Welcome to Five Course Trivia! Five days a week, we’ll post five questions about something from the culinary world, from soup to nuts and all dishes in between.
One more food question to take care of after a recent streak.
LearnedLeague precedent (LL73, MD16) – Chicken in Odessa, goose or duck in Poltava, carp in Lviv, and lamb and mushrooms in Kiev: These are some of the ingredients that accompany the universal main ingredient in regional variations of what soup, widely considered by locals as the national soup of Ukraine?
Damn it, I thought of borscht, but changed it to goulash, the MCWA. I thought I had researched borscht before, and thought it didn’t have a bunch of varieties. That was wrong on two counts. I knew goulash was more of a standard brothy soup that contains paprika and whatever you want, and even though the question wanted you to pick up on the central ingredient beet, I chose against it. Ah well. I am currently 4 for 8 this season.
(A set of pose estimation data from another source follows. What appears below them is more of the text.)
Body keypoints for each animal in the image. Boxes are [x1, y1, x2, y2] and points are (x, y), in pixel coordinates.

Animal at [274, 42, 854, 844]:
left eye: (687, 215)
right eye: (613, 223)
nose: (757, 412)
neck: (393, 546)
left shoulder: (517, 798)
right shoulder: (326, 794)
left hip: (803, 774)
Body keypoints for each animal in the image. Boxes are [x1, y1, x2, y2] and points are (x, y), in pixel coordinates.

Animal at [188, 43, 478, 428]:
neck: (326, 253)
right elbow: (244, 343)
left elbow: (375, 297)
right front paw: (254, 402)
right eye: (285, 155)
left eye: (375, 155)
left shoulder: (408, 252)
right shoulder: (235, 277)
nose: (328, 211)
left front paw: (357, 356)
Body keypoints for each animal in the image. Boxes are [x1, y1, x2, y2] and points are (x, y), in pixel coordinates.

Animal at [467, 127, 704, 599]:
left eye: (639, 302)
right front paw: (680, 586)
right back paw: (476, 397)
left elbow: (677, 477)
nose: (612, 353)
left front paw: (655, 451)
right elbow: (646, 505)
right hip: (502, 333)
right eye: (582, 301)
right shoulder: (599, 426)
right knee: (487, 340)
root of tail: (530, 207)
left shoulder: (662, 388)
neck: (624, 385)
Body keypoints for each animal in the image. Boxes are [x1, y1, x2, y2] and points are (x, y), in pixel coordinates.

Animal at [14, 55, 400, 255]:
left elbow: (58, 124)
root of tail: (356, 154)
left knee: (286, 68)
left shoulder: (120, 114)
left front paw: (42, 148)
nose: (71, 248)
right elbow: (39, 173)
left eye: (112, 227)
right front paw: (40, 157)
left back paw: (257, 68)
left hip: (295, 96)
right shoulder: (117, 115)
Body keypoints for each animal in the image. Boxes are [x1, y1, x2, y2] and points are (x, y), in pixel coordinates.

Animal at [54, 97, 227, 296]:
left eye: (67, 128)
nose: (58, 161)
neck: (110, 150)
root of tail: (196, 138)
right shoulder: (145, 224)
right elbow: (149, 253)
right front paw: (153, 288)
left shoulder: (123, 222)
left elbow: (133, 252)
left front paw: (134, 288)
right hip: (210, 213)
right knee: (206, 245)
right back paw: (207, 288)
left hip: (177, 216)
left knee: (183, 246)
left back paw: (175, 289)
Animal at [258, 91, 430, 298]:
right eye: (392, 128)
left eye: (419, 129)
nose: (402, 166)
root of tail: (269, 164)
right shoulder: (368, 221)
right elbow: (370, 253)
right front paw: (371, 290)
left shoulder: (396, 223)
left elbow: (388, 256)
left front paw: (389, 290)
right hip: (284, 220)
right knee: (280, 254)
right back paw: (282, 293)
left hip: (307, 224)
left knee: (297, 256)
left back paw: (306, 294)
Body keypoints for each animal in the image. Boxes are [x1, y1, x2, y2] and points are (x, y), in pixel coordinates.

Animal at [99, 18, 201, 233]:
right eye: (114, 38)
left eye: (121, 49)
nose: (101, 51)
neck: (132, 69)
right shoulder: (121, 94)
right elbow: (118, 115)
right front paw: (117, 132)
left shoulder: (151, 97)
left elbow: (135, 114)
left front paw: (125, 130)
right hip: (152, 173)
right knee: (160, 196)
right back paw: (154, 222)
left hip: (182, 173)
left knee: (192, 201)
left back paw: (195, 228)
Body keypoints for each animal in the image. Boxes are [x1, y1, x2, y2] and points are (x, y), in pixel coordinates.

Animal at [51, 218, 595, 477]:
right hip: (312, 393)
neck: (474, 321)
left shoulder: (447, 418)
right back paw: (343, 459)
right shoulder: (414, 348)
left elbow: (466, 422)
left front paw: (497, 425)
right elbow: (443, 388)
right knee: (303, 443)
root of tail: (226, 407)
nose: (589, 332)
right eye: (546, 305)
Since I’m not sure I can currently write 5 questions on beets, let’s just widened the scope by asking about red foods. Enjoy!
1. The Red Delicious apple cultivar was first created in 1880 for a contest and grown in a nursery in Madison County in which US state?
2. What name has been covered up by the red box in this photo? Its name comes from the man Jacob who in the early 20th century mixed spices, vinegar, cayenne peppers, and garlic together. The product also is famous for its commercial slogan “I put that s*** on everything”.
3. Although associated with the South thanks to films like “Steel Magnolias”, but red velvet cake was created in what New York institution, certainly more famous for a vegetable dish than cake?
4. Name the Red Lobster delicacy seen here.
5. As you may know, wine often comes in red and white varieties. The result of wine production where the juice from crushed white wine grapes is given contact with the skins of the grapes for an extended amount of time is called skin-contact wine or what color wine?
6. Name the number seen in the food dye of red M&Ms during the time they were banned. This food dye was not poisonous, as it was the Red #2 and Red #4 that were dangerous, but because of the red dye scare of the late 70s, M&Ms followed suit and removed their red M&Ms from bags.
7. The classic Louisiana Creole dish red beans and rice is traditionally served on which day of the week?